The firearms invented by John Browning are well known, yet few really know much about the man himself. Here are some highlights:
John Moses Browning has to be considered as the greatest firearms inventor of all time, and his creations have become legendary. He was born in Ogden, Utah on January 23, 1855, the son of Jonathan Browning, a Mormon gunsmith, and Elizabeth Clark, one of Jonathan’s three wives. Growing up in a gun shop, young John took to design work early, building a single shot rifle for his brother Matt at the age of 14. In 1879, following the death of his father, John and his brothers started their own gunmaking business, where John converted foot-powered machinery to steam energy. He also married and received his first patent for an underlever single-shot rifle in that year.
Demand for John’s rifle far exceeded the Browning Gun Factory’s ability to produce it. A Winchester salesman picked up one of the rifles and recommended it enthusiastically to his management. Soon Winchester bought the rights to manufacture it. The money from this first transaction enabled John to concentrate on inventing rather than production. Subsequently, John sold quite a number of his firearms designs to Winchester. Some best sellers were the Model 1886 lever action rifle, the Model 1887 lever action shotgun, the Model 1897 pump shotgun, and the Models 1892, 1894 and 1895 lever action rifles.
Noticing that the expanding gas from one of his rifles blew grass in front of it, John got the idea to use that energy to power self-loading arms. After some experimentation, the result was two machine guns, both of which were sold to the U.S. military. His Browning Automatic Rifle (BAR) was put into production too late for widespread use in WWI, but was used extensively throughout WWII and the Korean War. The magnificent .50 caliber machine gun, the M2HB (affectionately known as the Ma Deuce), is still in global service with U.S. forces. John was not successful in negotiating the royalty rights to a recoil-operated semiauto shotgun design with Winchester or Remington, so he traveled to Belgium, where Fabrique Nationale de Armes de Guerre (FN) accepted his terms and production began there. It was famously known as the Browning Auto-5. Remington later got on board and produced the gun as its Model 11. Variants were subsequently made by many other companies as patents expired. Browning’s .22 automatic rifle is still being made nearly 100 years after its first production in 1914. The Superposed Shotgun was invented in 1922 and started manufacture in 1931. It’s another timeless classic.
Browning originated the principle of a reciprocating slide that encloses the barrel of self-loading pistols, and from 1900 on, invented a number of classic pistols in calibers ranging from .25 to .45. Perhaps the most famous was his Model 1911 semiauto, first manufactured by Colt and which is still in limited service with the U.S. armed forces after 100 years. Versions of this gun are now made by countless manufacturers, including Smith & Wesson. It continues to be a proven standard and enormously popular. His initial design for the Browning High Power pistol was subsequently perfected by his understudy Dieudonné Saive following Browning’s unfortunate death of a heart attack at his FN workbench in Liege, Belgium on November 26, 1926. Browning’s son Val continued in his father’s footsteps and he himself was awarded 48 patents over his lifetime.

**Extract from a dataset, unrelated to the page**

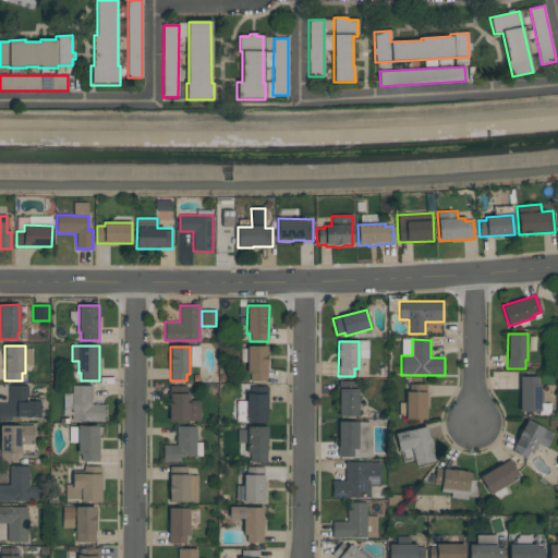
[(267,381),(251,381),(251,374),(247,374),(247,347),(267,347),(267,381)]
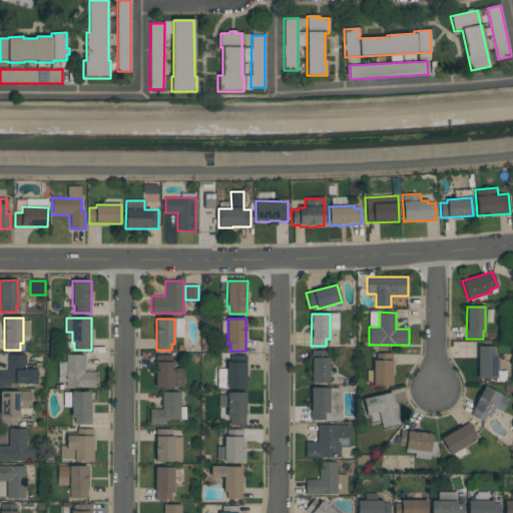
[(478,346),(494,346),(494,354),(497,354),(496,380),(477,380),(478,346)]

The Browning legacy continues to this day in the many firearms throughout the world that utilize solid principles stemming from John’s ideas. The state of Utah made the 1911 pistol its state firearm and celebrated January 24, 2011 as John Browning day, honoring his great-grandson Christopher with a formal presentation of the resolution at the state capitol. John Browning had few peers in the firearms world, and his incredible body of work will probably never be equaled.